QUÉ HACER
[a] Indique si cada afirmación coincide con el fragmento sobre la emboscada de Pino Tres y cite literalmente las palabras que lo deciden: (i) la emboscada tuvo lugar el 27 de septiembre de 1958; (ii) la caravana sorprendida por la Columna 11 constaba de cinco vehículos; (iii) el ataque con la mina dejó cuatro muertos entre las fuerzas del gobierno.
[b] Responda con datos del fragmento sobre la emboscada de Pino Tres:
(i) ¿A qué lugar pertenece el enclave de Pino Tres?
(ii) ¿Cómo se llamaba la columna del Ejército Rebelde que sorprendió a la caravana?
(iii) ¿Cerca de qué sitio se produjo el ataque con la mina?
[c] Reproduzca el pasaje del fragmento sobre la emboscada de Pino Tres que comienza en las palabras "CAMAGÜEY.- Quizá algunos" y termina tras "convertirían en libertadores.".

FRAGMENTO DE LECTURA
>>>

CAMAGÜEY.- Quizá algunos atribuyan a la mala suerte los sucesos acaecidos en la emboscada de Pino Tres, el 27 de septiembre de 1958, a menos de cinco meses del Triunfo la Revolución. Sin embargo, en ese enclave de Santa Cruz del Sur, la tiranía de Batista evidenció que, aún herida, mantenía la bandera del crimen sobre su mástil: aprovecharon la “guardia baja” de los revolucionarios y perpetraron el drama sobre aquellos jóvenes, que todavía muertos, se convertirían en libertadores.

El acontecimiento tuvo su raíz un día antes, el 26. Los muchachos de la Columna 11 Cándido González, del Ejército Rebelde, sorprendieron a una caravana compuesta por cuatro vehículos de las fuerzas leales al gobierno de turno con una mina en la carretera de Santa Cruz, en las cercanías del Central Francisco. Causaron siete bajas al enemigo -tres muertos y cuatro heridos- que respondió con su armamento superior. Los agredidos no quedaron de brazos cruzados. Planificarían la venganza.

<<<

INFORMACIÓN REGISTRADA

>>>

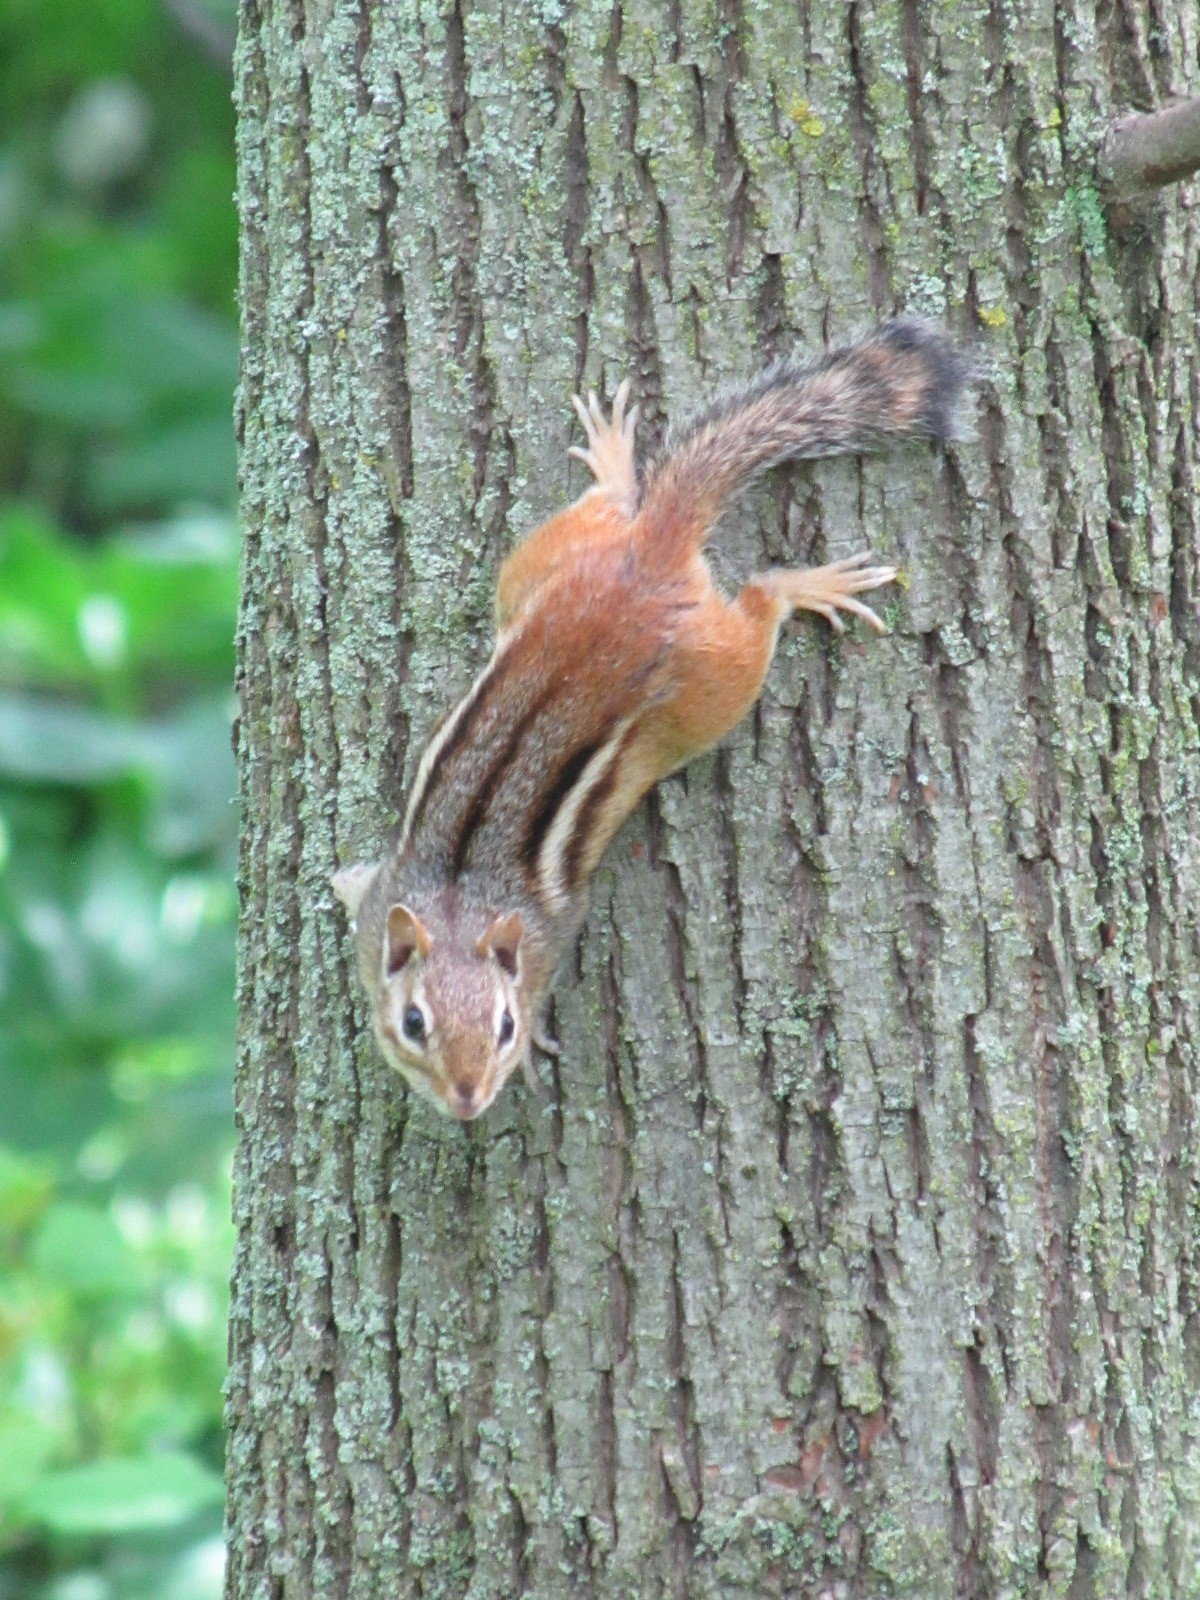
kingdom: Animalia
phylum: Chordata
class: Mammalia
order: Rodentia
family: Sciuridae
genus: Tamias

<<<

RESPUESTAS POR TAREA
[a]
(i) Sí: "la emboscada de Pino Tres, el 27 de septiembre de 1958".
(ii) No: "una caravana compuesta por cuatro vehículos".
(iii) No: "tres muertos y cuatro heridos".

[b]
(i) A Santa Cruz del Sur.
(ii) Columna 11 Cándido González.
(iii) En las cercanías del Central Francisco, en la carretera de Santa Cruz.

[c]
CAMAGÜEY.- Quizá algunos atribuyan a la mala suerte los sucesos acaecidos en la emboscada de Pino Tres, el 27 de septiembre de 1958, a menos de cinco meses del Triunfo la Revolución. Sin embargo, en ese enclave de Santa Cruz del Sur, la tiranía de Batista evidenció que, aún herida, mantenía la bandera del crimen sobre su mástil: aprovecharon la “guardia baja” de los revolucionarios y perpetraron el drama sobre aquellos jóvenes, que todavía muertos, se convertirían en libertadores.